● Problemas a resolver
a) No texto sobre o plebiscito chileno, reescreva o trecho que vai de "Diferentemente da atual" até "renda no país.", renomeando "pressões sociais" para "mobilizações populares".
b) Reproduza sem nenhuma alteração todas as linhas dos registros, deixando as imagens de fora.

----- Texto em análise

Luciana Santana

Desde que o resultado do plebiscito chileno foi aprovado no dia 25 de outubro, o atual líder do governo na Câmara dos Deputados, Ricardo Barros (PP/PR), tem defendido a proposta de um plebiscito para elaborar uma nova Constituição para o Brasil. O tema fez parte de seu discurso no evento organizado pela Academia Brasileira de Direito Constitucional e seus argumentos se apoiam na ideia de que a Constituição de 1988 deixou o “País ingovernável” em referência à baixa capacidade orçamentária e fiscal no Brasil.

O deputado federal, que está em seu sexto mandato na Casa, é ex-ministro da saúde do governo de Michel Temer (MDB) e, recentemente, foi alvo de investigações do Ministério Público Federal. Além de justificar a proposta balizada pela situação fiscal do país, apresentou outros argumentos para defender sua proposta, um exemplo foi citar que a Constituição em vigor provocou desequilíbrio entre os Poderes, outorgando mais poder aos juízes e promotores. Alega ainda que na Carta Magna há mais direitos previstos do que deveres a serem cumpridos pelos cidadãos brasileiros.

Não que o tipo de proposta seja algo inédito no país, pois de tempos em tempos, e a depender da direção do sopro dos ventos no cenário político, algo similar vem à tona. Contudo, não é objetivo deste texto mapear os políticos que já ventilaram essa ideia, mas discorrer sobre a incoerência presente nos argumentos do deputado ao ter como referência o plebiscito aprovado no Chile.

É certo que a proposta do parlamentar não tem, nem de longe, qualquer semelhança com as demandas que levaram à aprovação do plebiscito no Chile. Além de desconhecer as demandas chilenas para a aprovação do plebiscito no país vizinho, o deputado parece desconhecer também a própria Constituição brasileira.

 

Constituição em vigor e plebiscito aprovado no Chile

Diferentemente da atual situação brasileira, o plebiscito chileno ocorrido no dia 25 de outubro de 2020 é fruto de pressões sociais no país. Em quase um mês, milhares de chilenos foram às ruas protestar contra leis vigentes e questionar o aumento da desigualdade social e concentração de renda no país.

----------
----- Dados de trabalho

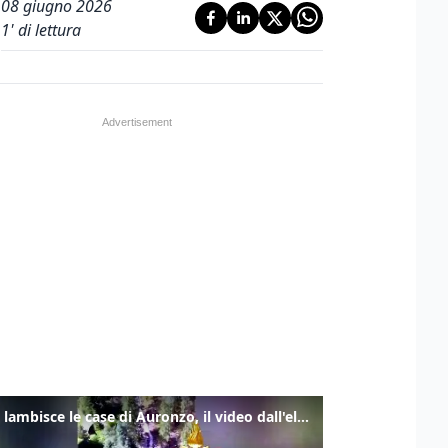
08 giugno 2026
1
' di lettura
Frana lambisce le case di Auronzo, il video dall'elicottero dei vigili del fuoco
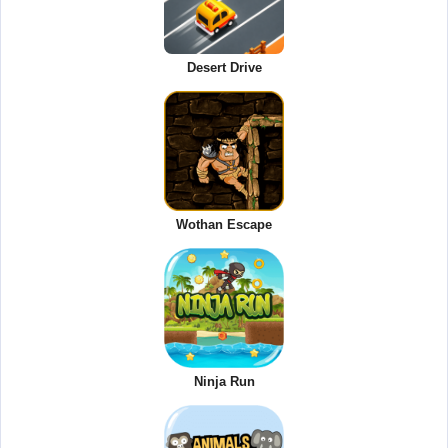
Desert Drive
Wothan Escape
Ninja Run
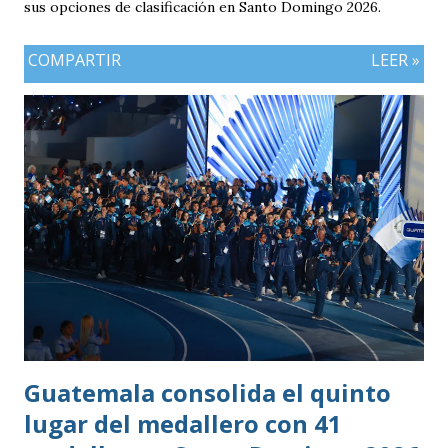
sus opciones de clasificación en Santo Domingo 2026.
COMPARTIR
LEER »
Guatemala consolida el quinto
lugar del medallero con 41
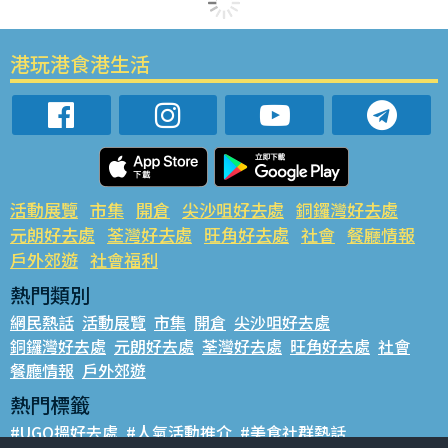
港玩港食港生活
活動展覽
市集
開倉
尖沙咀好去處
銅鑼灣好去處
元朗好去處
荃灣好去處
旺角好去處
社會
餐廳情報
戶外郊遊
社會福利
熱門類別
網民熱話
活動展覽
市集
開倉
尖沙咀好去處
銅鑼灣好去處
元朗好去處
荃灣好去處
旺角好去處
社會
餐廳情報
戶外郊遊
熱門標籤
#UGO搵好去處
#人氣活動推介
#美食社群熱話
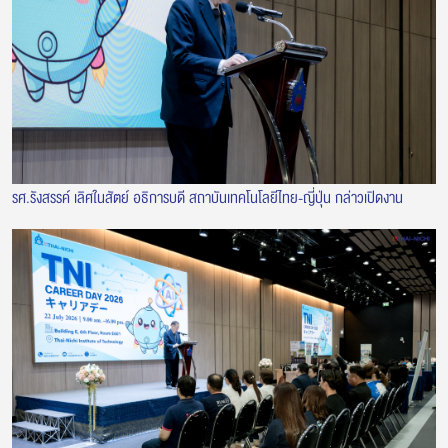
รศ.รังสรรค์ เลิศในสัตย์ อธิการบดี สถาบันเทคโนโลยีไทย-ญี่ปุ่น กล่าวเปิดงาน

----------

● Respostas por tarefa
a)
Diferentemente da atual situação brasileira, o plebiscito chileno ocorrido no dia 25 de outubro de 2020 é fruto de mobilizações populares no país. Em quase um mês, milhares de chilenos foram às ruas protestar contra leis vigentes e questionar o aumento da desigualdade social e concentração de renda no país.

b)
08 giugno 2026
1
' di lettura
Frana lambisce le case di Auronzo, il video dall'elicottero dei vigili del fuoco
Desert Drive
Wothan Escape
Ninja Run
sus opciones de clasificación en Santo Domingo 2026.
COMPARTIR
LEER »
Guatemala consolida el quinto
lugar del medallero con 41
港玩港食港生活
活動展覽
市集
開倉
尖沙咀好去處
銅鑼灣好去處
元朗好去處
荃灣好去處
旺角好去處
社會
餐廳情報
戶外郊遊
社會福利
熱門類別
網民熱話
活動展覽
市集
開倉
尖沙咀好去處
銅鑼灣好去處
元朗好去處
荃灣好去處
旺角好去處
社會
餐廳情報
戶外郊遊
熱門標籤
#UGO搵好去處
#人氣活動推介
#美食社群熱話
รศ.รังสรรค์ เลิศในสัตย์ อธิการบดี สถาบันเทคโนโลยีไทย-ญี่ปุ่น กล่าวเปิดงาน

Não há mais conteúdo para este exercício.